Je voudrais revenir sur l'urbanisme. Il y a un véritable travail à refaire. L'espace urbain s'est construit récemment de manière extrêmement aménagée. Et cet espace aménagé est très normatif : dès que l'on crée un espace sportif tel qu'un skatepark ou un citystade, on crée un usage masculin. Nous savons qu'il faut faire un travail sur les garçons, mais ce sera très long, car il ne suffit pas de leur dire de lâcher leurs privilèges pour que les choses se passent ainsi, nous sommes bien placées pour le savoir.
Il va aussi falloir changer les structures de nos espaces. Nous sommes dans une phase de construction extrêmement nourrie de ces espaces, et notre travail avec les municipalités consiste à trouver des polyvalences. Le stade de Villiers-le-Bel est aussi utilisé par la communauté pakistanaise, parce que les poteaux de volley-ball du stade de volley n'ont pas la bonne largeur. On a conseillé à la mairie de trouver des modularités.
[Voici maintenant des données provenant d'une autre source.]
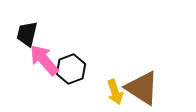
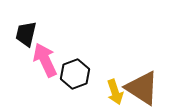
black trapezoid: moved 1 px left
pink arrow: moved 1 px right; rotated 16 degrees clockwise
black hexagon: moved 4 px right, 5 px down
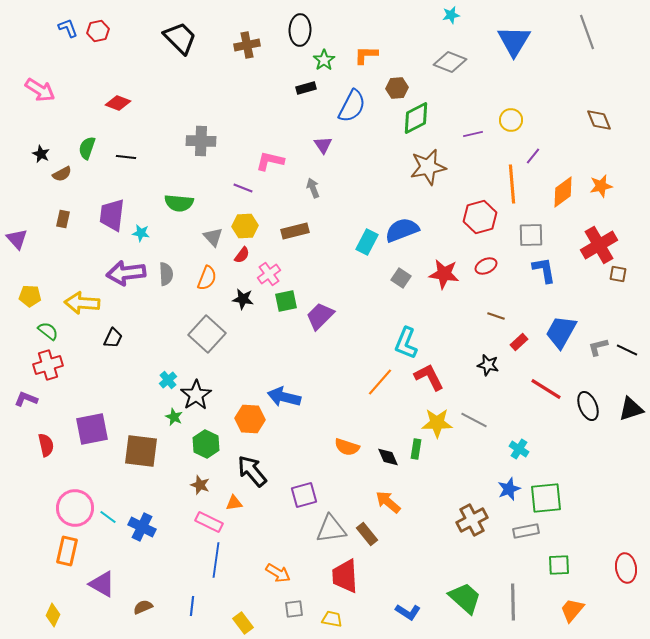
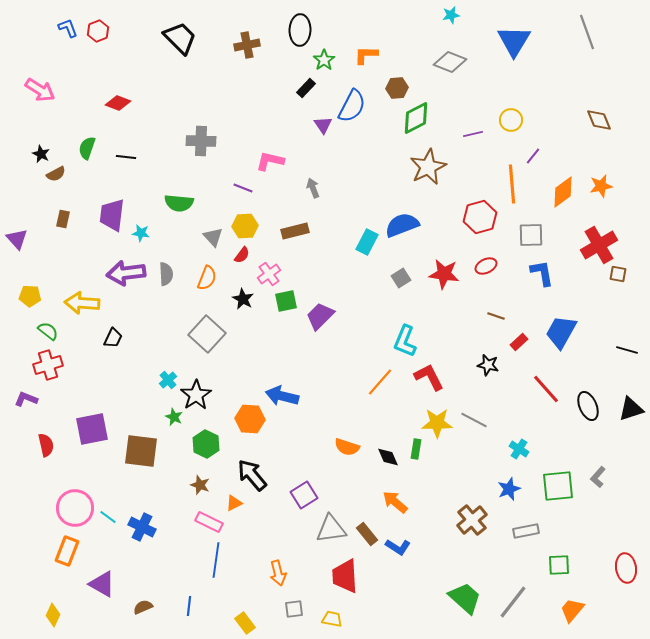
red hexagon at (98, 31): rotated 10 degrees counterclockwise
black rectangle at (306, 88): rotated 30 degrees counterclockwise
purple triangle at (323, 145): moved 20 px up
brown star at (428, 167): rotated 15 degrees counterclockwise
brown semicircle at (62, 174): moved 6 px left
blue semicircle at (402, 230): moved 5 px up
blue L-shape at (544, 270): moved 2 px left, 3 px down
gray square at (401, 278): rotated 24 degrees clockwise
black star at (243, 299): rotated 20 degrees clockwise
cyan L-shape at (406, 343): moved 1 px left, 2 px up
gray L-shape at (598, 347): moved 130 px down; rotated 35 degrees counterclockwise
black line at (627, 350): rotated 10 degrees counterclockwise
red line at (546, 389): rotated 16 degrees clockwise
blue arrow at (284, 397): moved 2 px left, 1 px up
black arrow at (252, 471): moved 4 px down
purple square at (304, 495): rotated 16 degrees counterclockwise
green square at (546, 498): moved 12 px right, 12 px up
orange arrow at (388, 502): moved 7 px right
orange triangle at (234, 503): rotated 18 degrees counterclockwise
brown cross at (472, 520): rotated 12 degrees counterclockwise
orange rectangle at (67, 551): rotated 8 degrees clockwise
orange arrow at (278, 573): rotated 45 degrees clockwise
gray line at (513, 602): rotated 39 degrees clockwise
blue line at (192, 606): moved 3 px left
blue L-shape at (408, 612): moved 10 px left, 65 px up
yellow rectangle at (243, 623): moved 2 px right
Il faut que la façon dont on construit les espaces publics permette de leur donner une polyvalence. Cela impose de revoir la façon dont on gère les espaces, où l'on place les bancs. Lorsque de nos marches sensibles, il arrive que les gens trouvent des endroits très intéressants où il n'est pas possible de s'y asseoir. Par contre, là où les bancs sont placés, ils n'ont pas envie de rester. Il faut donc revoir les espaces publics, tout en gardant à l'esprit qu'aujourd'hui, il est extrêmement restreint. La résidentialisation est induite par un travail autour de la propriété et de la sécurité, qui créé des espaces sur-sécurisés qui se révèlent sur-insécurisants. Traverser un espace complètement fermé et entouré de grillages et de caméras est extrêmement anxiogène. Avant, il y avait des espaces complètement ouverts, dont la perméabilité était plus importante et permettait plus d'usages de l'espace public.
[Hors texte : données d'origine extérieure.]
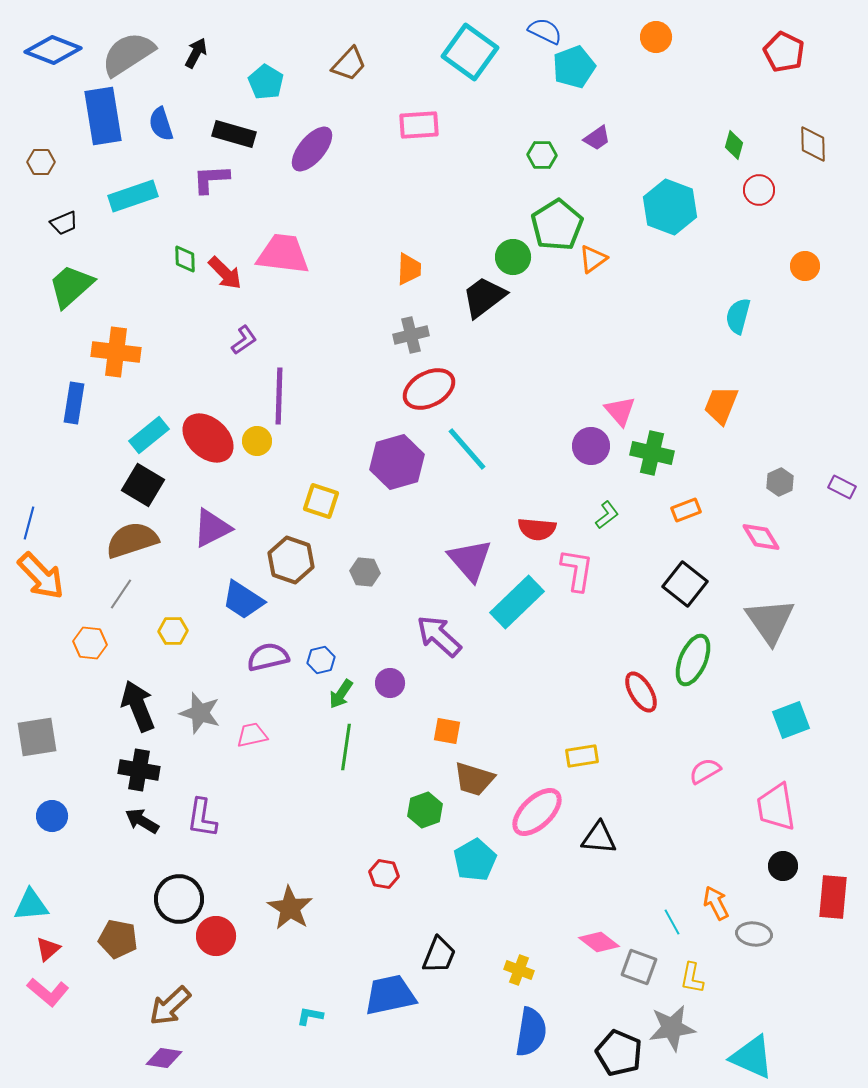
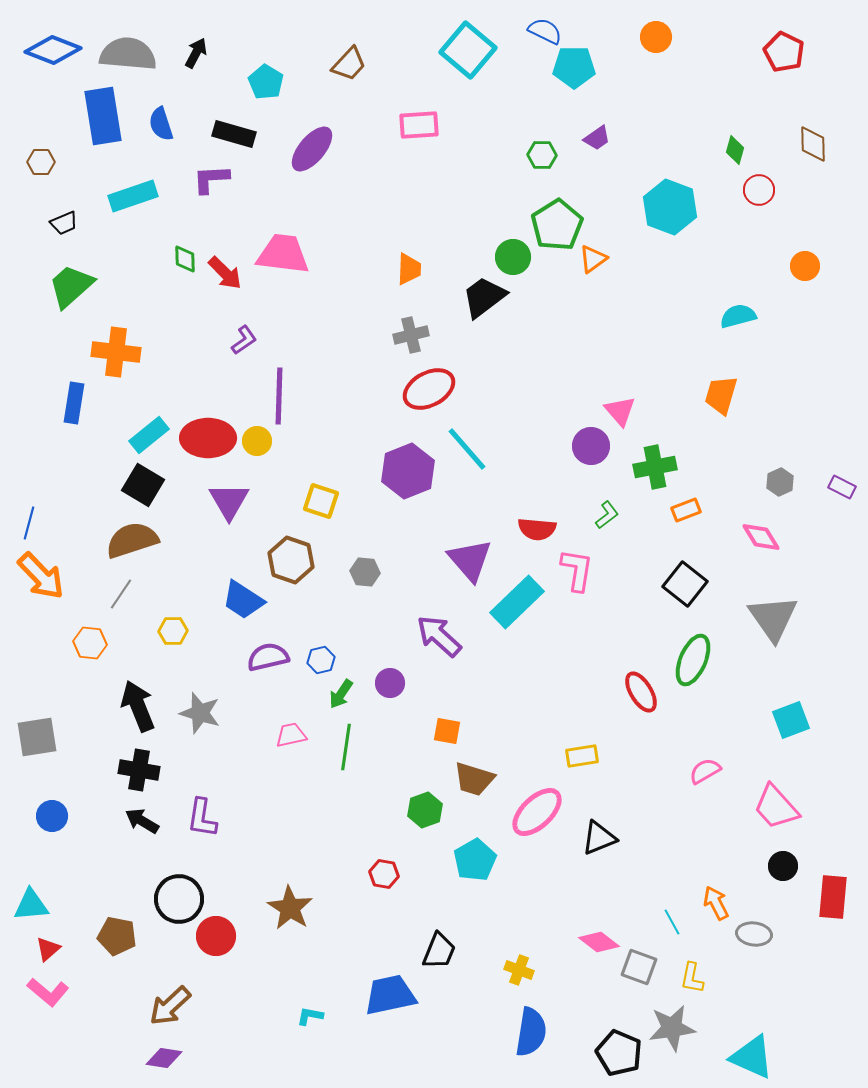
cyan square at (470, 52): moved 2 px left, 2 px up; rotated 4 degrees clockwise
gray semicircle at (128, 54): rotated 38 degrees clockwise
cyan pentagon at (574, 67): rotated 21 degrees clockwise
green diamond at (734, 145): moved 1 px right, 5 px down
cyan semicircle at (738, 316): rotated 60 degrees clockwise
orange trapezoid at (721, 405): moved 10 px up; rotated 6 degrees counterclockwise
red ellipse at (208, 438): rotated 42 degrees counterclockwise
green cross at (652, 453): moved 3 px right, 14 px down; rotated 24 degrees counterclockwise
purple hexagon at (397, 462): moved 11 px right, 9 px down; rotated 6 degrees counterclockwise
purple triangle at (212, 528): moved 17 px right, 27 px up; rotated 33 degrees counterclockwise
gray triangle at (770, 621): moved 3 px right, 3 px up
pink trapezoid at (252, 735): moved 39 px right
pink trapezoid at (776, 807): rotated 33 degrees counterclockwise
black triangle at (599, 838): rotated 27 degrees counterclockwise
brown pentagon at (118, 939): moved 1 px left, 3 px up
black trapezoid at (439, 955): moved 4 px up
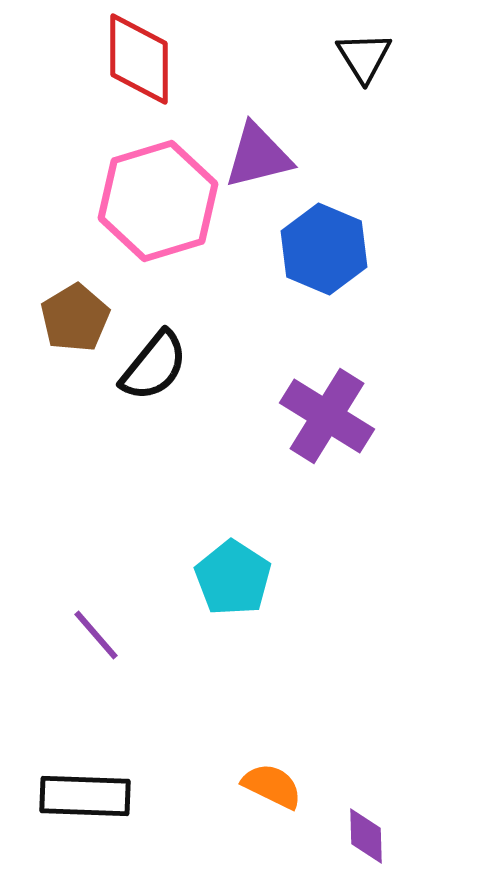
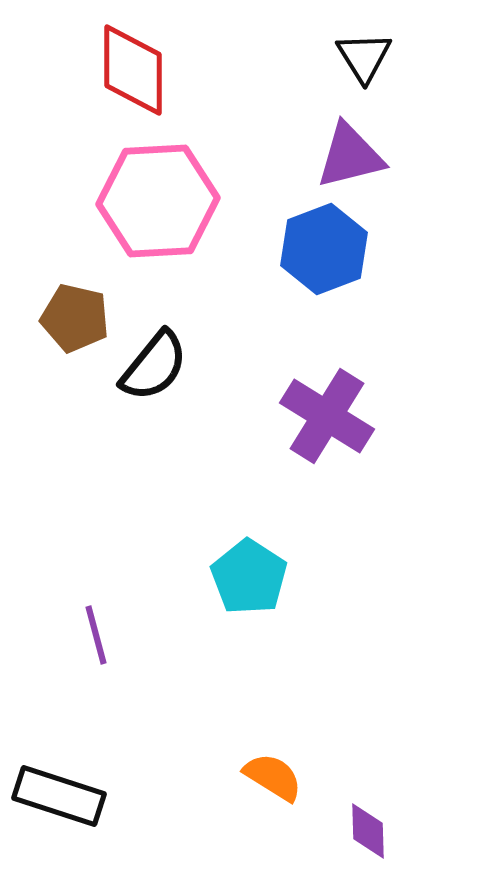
red diamond: moved 6 px left, 11 px down
purple triangle: moved 92 px right
pink hexagon: rotated 14 degrees clockwise
blue hexagon: rotated 16 degrees clockwise
brown pentagon: rotated 28 degrees counterclockwise
cyan pentagon: moved 16 px right, 1 px up
purple line: rotated 26 degrees clockwise
orange semicircle: moved 1 px right, 9 px up; rotated 6 degrees clockwise
black rectangle: moved 26 px left; rotated 16 degrees clockwise
purple diamond: moved 2 px right, 5 px up
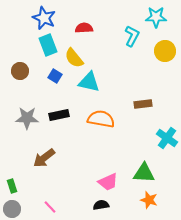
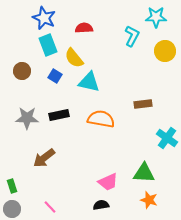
brown circle: moved 2 px right
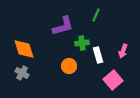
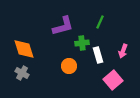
green line: moved 4 px right, 7 px down
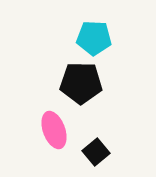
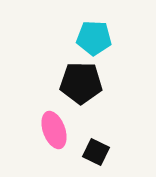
black square: rotated 24 degrees counterclockwise
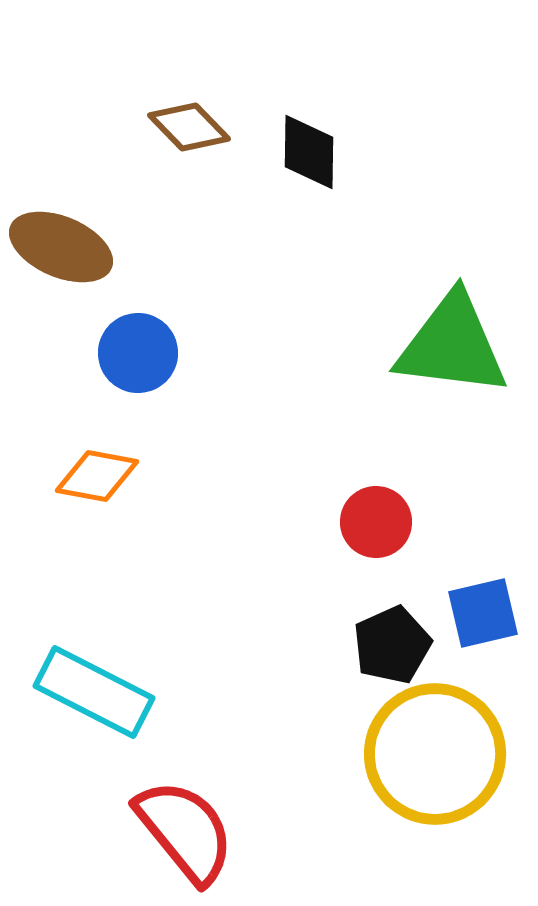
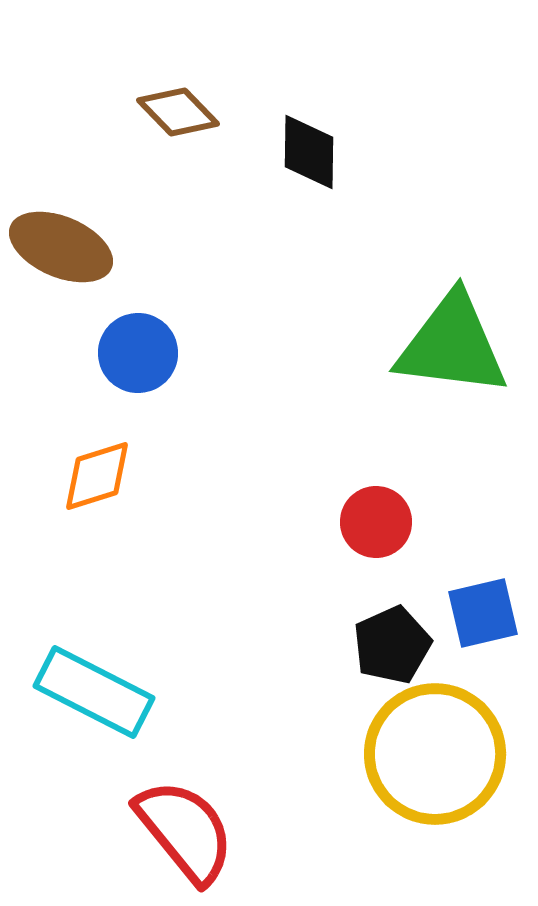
brown diamond: moved 11 px left, 15 px up
orange diamond: rotated 28 degrees counterclockwise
Nous luttons contre cette tendance, mais les municipalités nous répondent que les habitants demandent la résidentialisation. Mais cette résidentialisation joue contre les femmes, parce que ces enfermements poussent les gens à rentrer chez eux, et les femmes seront les premières à le faire. Le peu d'espace qui reste sera occupé par la forme dominante.
Nous menons donc un travail de réflexion sur la ville de demain, pour qu'elle soit plus sensible, plus accessible, plus durable dans tous les sens du terme.